* Exercise objective *
Copy the entries below word for word, but omit any pictures they contain.

[Relative pose estimation data]
========

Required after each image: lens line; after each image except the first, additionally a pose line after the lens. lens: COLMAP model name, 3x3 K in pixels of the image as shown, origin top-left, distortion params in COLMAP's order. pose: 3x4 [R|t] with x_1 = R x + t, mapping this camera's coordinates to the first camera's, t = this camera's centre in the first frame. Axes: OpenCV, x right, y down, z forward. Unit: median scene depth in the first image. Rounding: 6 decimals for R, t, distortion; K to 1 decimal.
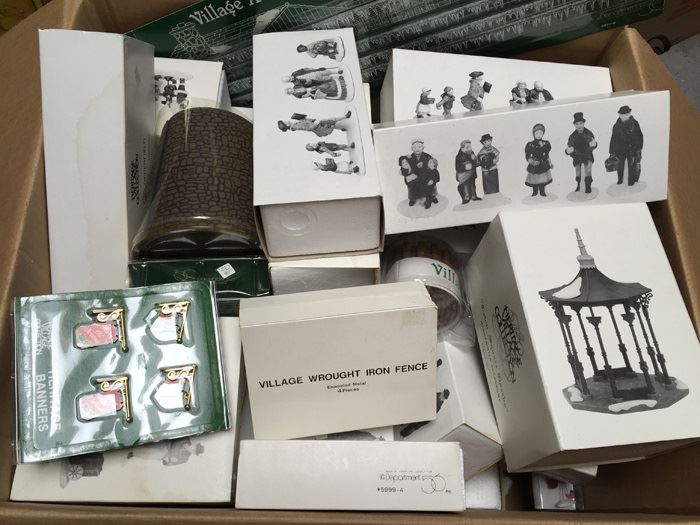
lens RADIAL K [[605.3, 0, 350.0], [0, 605.3, 262.5], [0, 0, 1]] dist [0.091787, -0.149030]
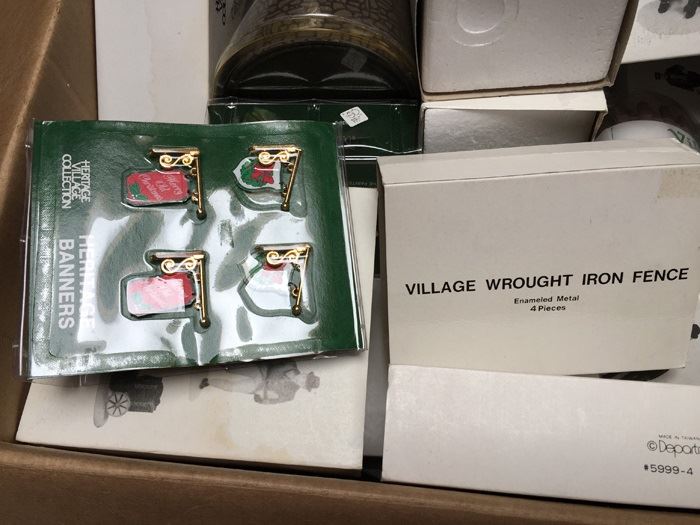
lens RADIAL K [[605.3, 0, 350.0], [0, 605.3, 262.5], [0, 0, 1]] dist [0.091787, -0.149030]
pose [[0.993132, 0.037979, -0.110662, -0.133256], [-0.036302, 0.999194, 0.017130, 0.159306], [0.111223, -0.012995, 0.993710, 0.364108]]
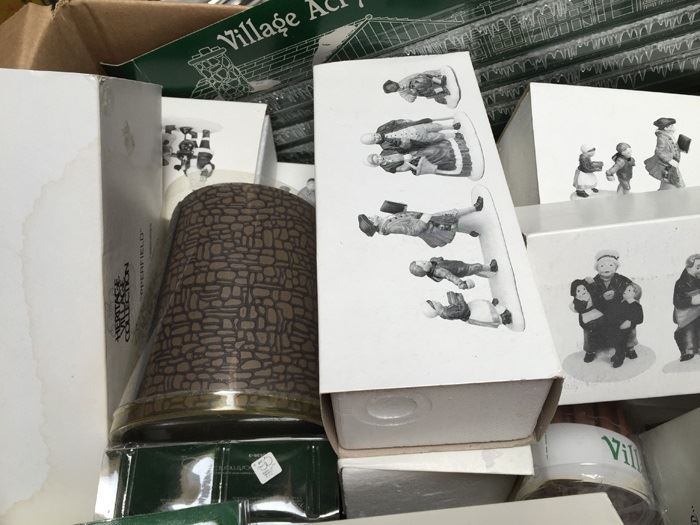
lens RADIAL K [[605.3, 0, 350.0], [0, 605.3, 262.5], [0, 0, 1]] dist [0.091787, -0.149030]
pose [[0.998033, 0.012090, -0.061507, -0.090357], [-0.012719, 0.999871, -0.009839, -0.182508], [0.061380, 0.010602, 0.998058, 0.418267]]
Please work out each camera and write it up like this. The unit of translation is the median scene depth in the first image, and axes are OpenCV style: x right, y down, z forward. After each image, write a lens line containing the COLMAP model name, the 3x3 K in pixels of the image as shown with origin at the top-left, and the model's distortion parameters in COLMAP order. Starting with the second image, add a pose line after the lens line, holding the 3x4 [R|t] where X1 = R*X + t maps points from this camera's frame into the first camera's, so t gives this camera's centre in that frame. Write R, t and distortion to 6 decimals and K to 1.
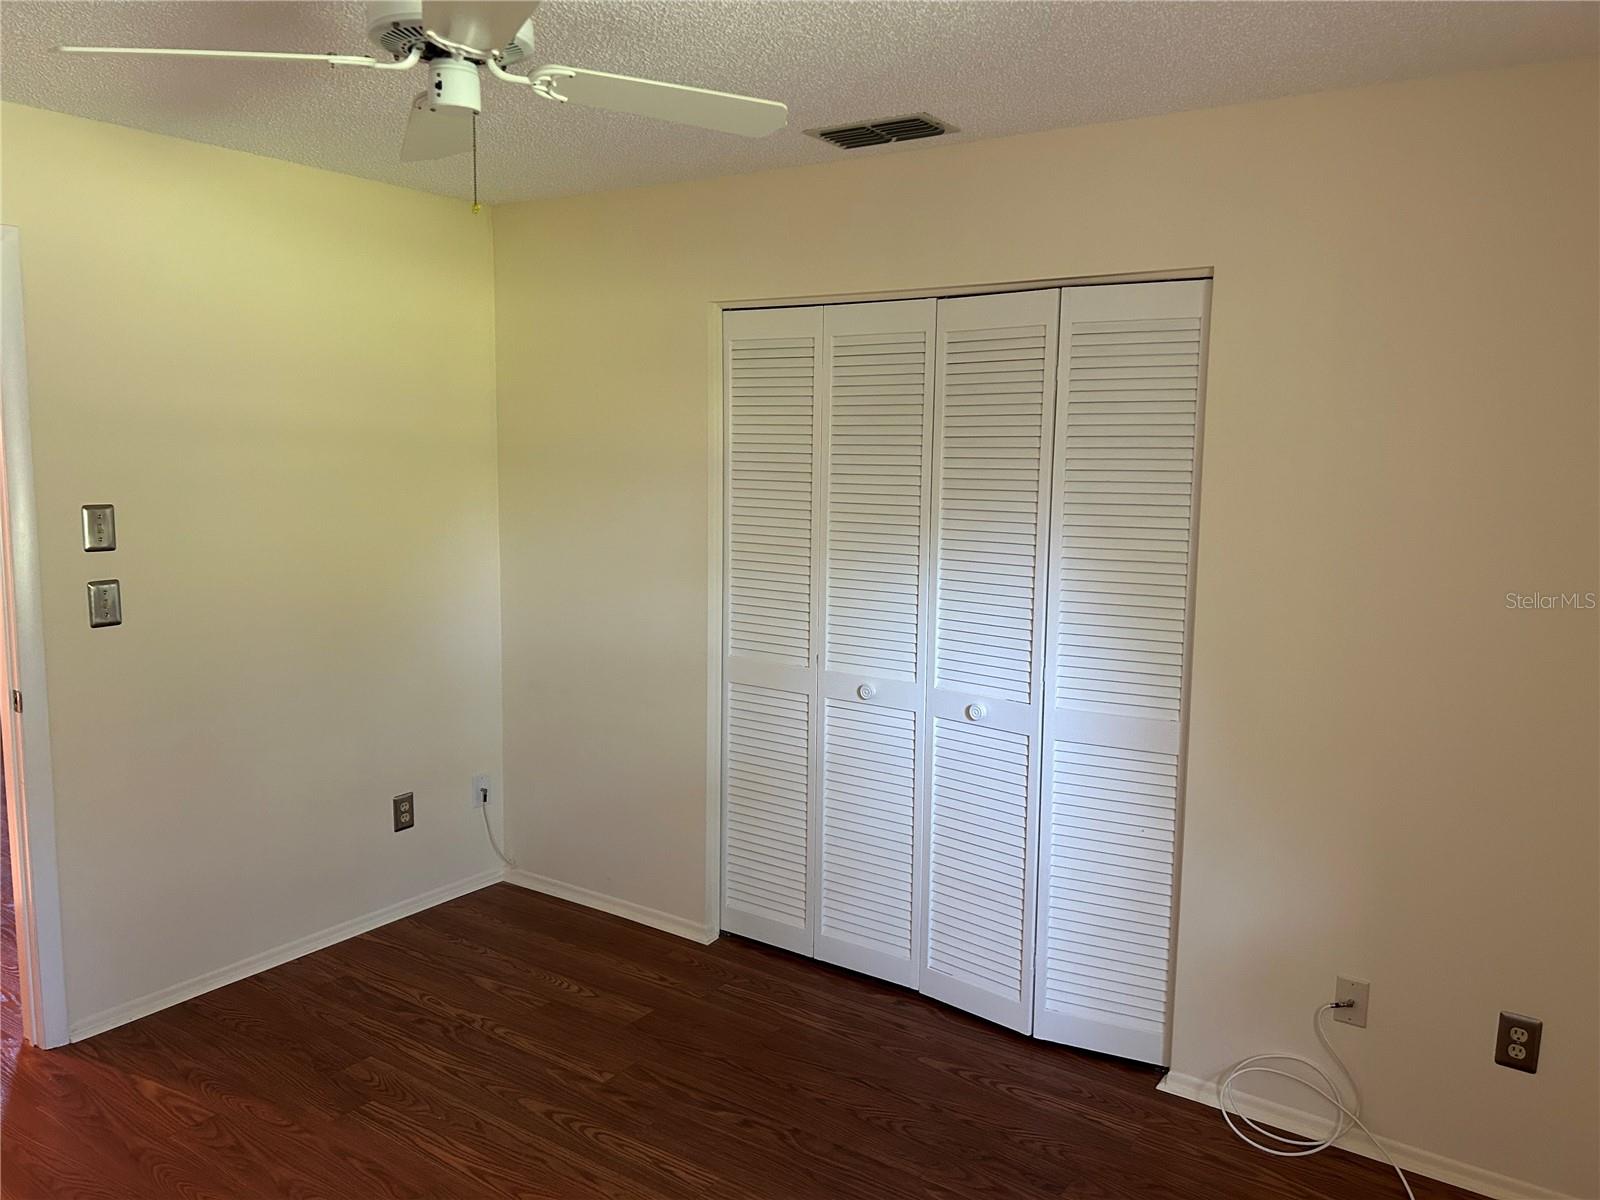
lens RADIAL K [[1200.0, 0, 794.4], [0, 1200.0, 604.7], [0, 0, 1]] dist [0.055045, -0.058231]
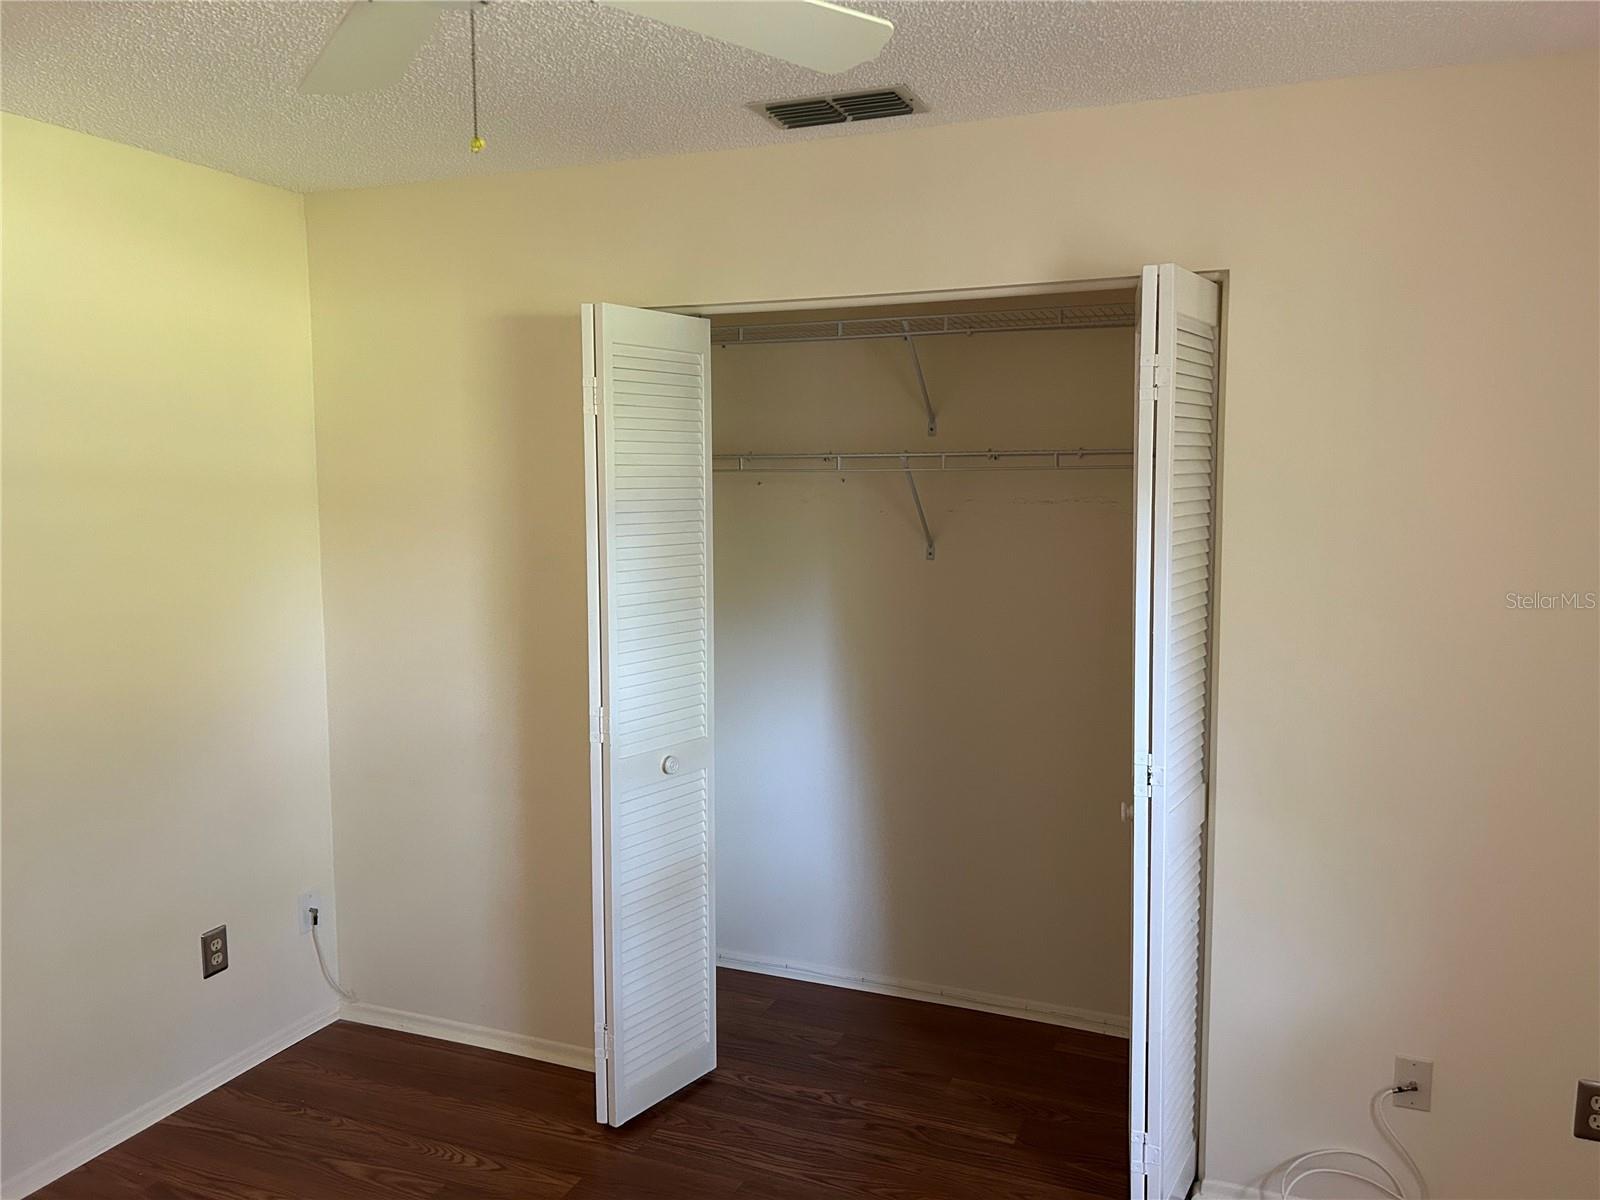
lens RADIAL K [[1200.0, 0, 792.8], [0, 1200.0, 601.8], [0, 0, 1]] dist [0.055045, -0.058231]
pose [[0.976696, -0.040994, 0.210678, -0.125903], [0.046709, 0.998661, -0.022222, -0.023533], [-0.209485, 0.031544, 0.977303, 0.156525]]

========

* Exercise answer *
Required after each image: lens line; after each image except the first, additionally a pose line after the lens. lens: COLMAP model name, 3x3 K in pixels of the image as shown, origin top-left, distortion params in COLMAP's order. pose: 3x4 [R|t] with x_1 = R x + t, mapping this camera's coordinates to the first camera's, t = this camera's centre in the first frame. Axes: OpenCV, x right, y down, z forward. Unit: median scene depth in the first image. Rounding: 6 decimals for R, t, distortion; K to 1 decimal.
lens RADIAL K [[605.3, 0, 350.0], [0, 605.3, 262.5], [0, 0, 1]] dist [0.091787, -0.149030]
lens RADIAL K [[605.3, 0, 350.0], [0, 605.3, 262.5], [0, 0, 1]] dist [0.091787, -0.149030]
pose [[0.993132, 0.037979, -0.110662, -0.133256], [-0.036302, 0.999194, 0.017130, 0.159306], [0.111223, -0.012995, 0.993710, 0.364108]]
lens RADIAL K [[605.3, 0, 350.0], [0, 605.3, 262.5], [0, 0, 1]] dist [0.091787, -0.149030]
pose [[0.998033, 0.012090, -0.061507, -0.090357], [-0.012719, 0.999871, -0.009839, -0.182508], [0.061380, 0.010602, 0.998058, 0.418267]]
Please work out each camera and write it up like this. The unit of translation is the median scene depth in the first image, and axes are OpenCV style: x right, y down, z forward. After each image, write a lens line containing the COLMAP model name, the 3x3 K in pixels of the image as shown with origin at the top-left, and the model's distortion parameters in COLMAP order. Starting with the second image, add a pose line after the lens line, holding the 3x4 [R|t] where X1 = R*X + t maps points from this camera's frame into the first camera's, so t gives this camera's centre in that frame. Write R, t and distortion to 6 decimals and K to 1.
lens RADIAL K [[1200.0, 0, 794.4], [0, 1200.0, 604.7], [0, 0, 1]] dist [0.055045, -0.058231]
lens RADIAL K [[1200.0, 0, 792.8], [0, 1200.0, 601.8], [0, 0, 1]] dist [0.055045, -0.058231]
pose [[0.976696, -0.040994, 0.210678, -0.125903], [0.046709, 0.998661, -0.022222, -0.023533], [-0.209485, 0.031544, 0.977303, 0.156525]]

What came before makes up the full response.